Marketing manager skills will require additional requirements, from leadership, management and delegation abilities as well as multitasking and organisational skills. They will be in charge of the department and will need to maintain strong client relationships lead big projects and oversee the entire team.
Where to find marketing experience?
We have great insight into the sales and marketing executive job description, which describes work experience as an advantage in your job search. Therefore, finding relevant work experience is key to securing a job offer. Vocation work, job shadowing an executive role, placements and part-time employment in marketing can help get this started.
Working as a junior marketing executive or assistant is a good start, and some large employers offer paid summer placements. Jobs with experience of customer service, sales, public relations or market research is also helpful. Suppose your degree offers an integrated placement year use this to secure a marketing placement. Placements for students can be competitive, so apply early on in your second year, so you don’t lose out.
What is the average marketing executive salary?
A marketing officer salary for starters, graduates, juniors or assistants tends to be at around £18,000. Still, it can be as high as £22,000. Once you reach the executive level, the marketing job salary increases to be between £20,000 to £30,000. After this and five years’ of valuable experience, marketing salaries at a senior level can range from £30,000 and £45,000. The marketing manager salary can be as high as £60,000. Even more, the marketing director salary is the next step up between £60,000 and £100,000 or more.

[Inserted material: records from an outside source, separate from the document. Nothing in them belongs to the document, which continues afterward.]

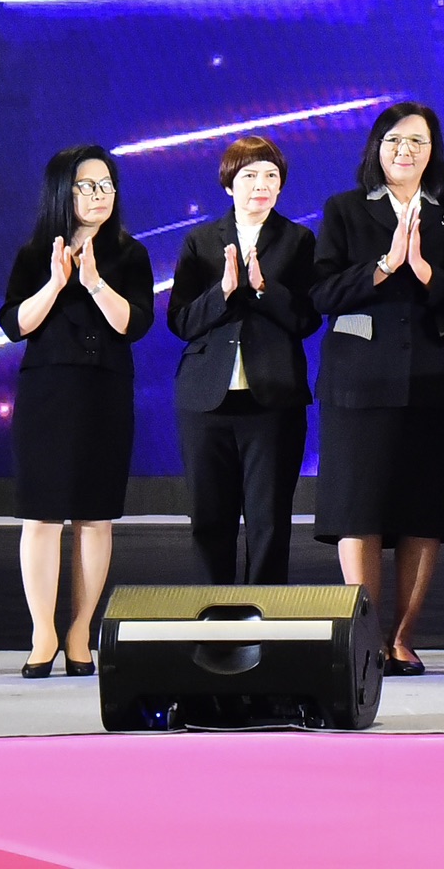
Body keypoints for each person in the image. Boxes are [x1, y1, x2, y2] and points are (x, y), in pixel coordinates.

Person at [312, 102, 444, 675]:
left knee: (422, 511)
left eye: (417, 142)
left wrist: (423, 269)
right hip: (359, 381)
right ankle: (364, 639)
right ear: (376, 148)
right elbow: (322, 294)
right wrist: (384, 264)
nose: (404, 151)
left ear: (433, 151)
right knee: (359, 508)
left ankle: (402, 639)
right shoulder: (344, 209)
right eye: (393, 141)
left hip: (432, 380)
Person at [0, 145, 154, 677]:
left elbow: (133, 323)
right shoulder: (33, 253)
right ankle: (42, 632)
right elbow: (14, 324)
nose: (99, 194)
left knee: (95, 516)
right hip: (47, 392)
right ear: (63, 191)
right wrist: (56, 282)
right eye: (88, 185)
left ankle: (81, 631)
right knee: (41, 516)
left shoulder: (130, 254)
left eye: (107, 185)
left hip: (104, 391)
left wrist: (93, 283)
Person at [167, 134, 319, 587]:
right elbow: (181, 320)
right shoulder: (201, 240)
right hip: (206, 400)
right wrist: (224, 292)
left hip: (272, 400)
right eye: (250, 175)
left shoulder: (298, 239)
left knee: (268, 521)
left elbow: (307, 319)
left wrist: (264, 289)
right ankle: (211, 614)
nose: (262, 185)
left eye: (271, 176)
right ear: (229, 185)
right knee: (209, 519)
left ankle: (261, 616)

However, marketing salaries can receive additional benefits, including medical insurance, company care, bonuses and profit-sharing schemes. There may be further perks, like gym membership and discounts. A digital marketing executive salary can range depending on location and the industry.
For example, an automotive, travel or consumer electronics marketing job salary may be higher than the public sector and not-for-profit organisations. If you want to find out more about the marketing salary, you can research job adverts to see what they’re offering at various companies and levels.

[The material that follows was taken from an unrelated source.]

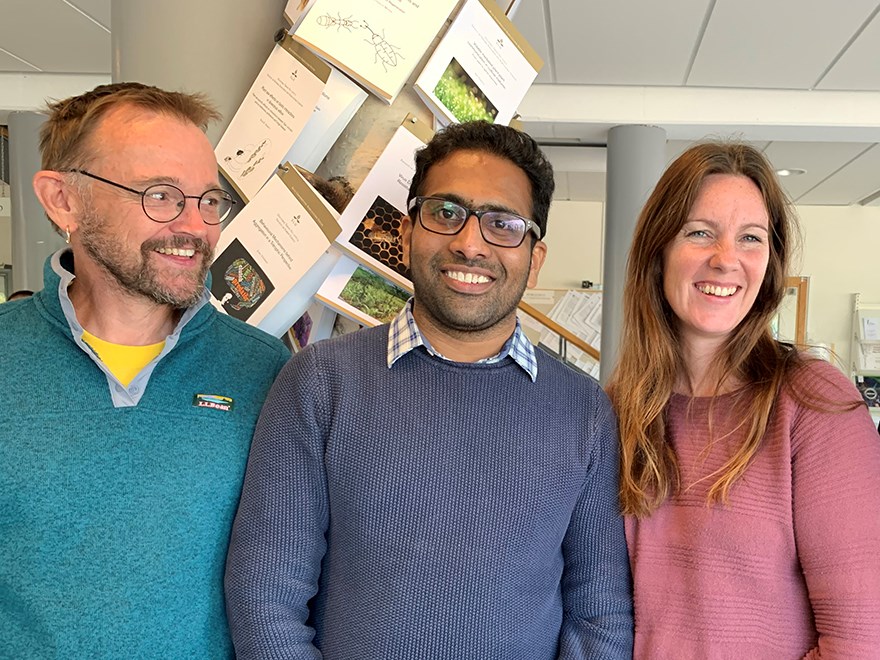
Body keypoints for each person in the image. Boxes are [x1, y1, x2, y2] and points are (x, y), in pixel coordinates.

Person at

A marketing executive role is open to all graduates, but having an HND or degree in particular relevant subjects helps your application.
What are the marketing prospects?
Prospects in marketing include management and freelance. A marketing exec may follow the career structure within their company and work up to senior and manager level before reaching the director.
Studying professional qualifications can help your career progress, and after three to ten years, most individuals find themselves in managerial positions. Another option is to gain Chartered status with CIM if you want to stay on the marketing career path.
Some individuals may move between companies and agencies to progress more quickly and get various experience on various projects. They may choose to specialise in particular areas like online marketing, communications, event management and direct marketing. Other options involve working as a freelancer or transferring to a related sector like public relations, sales or advertising.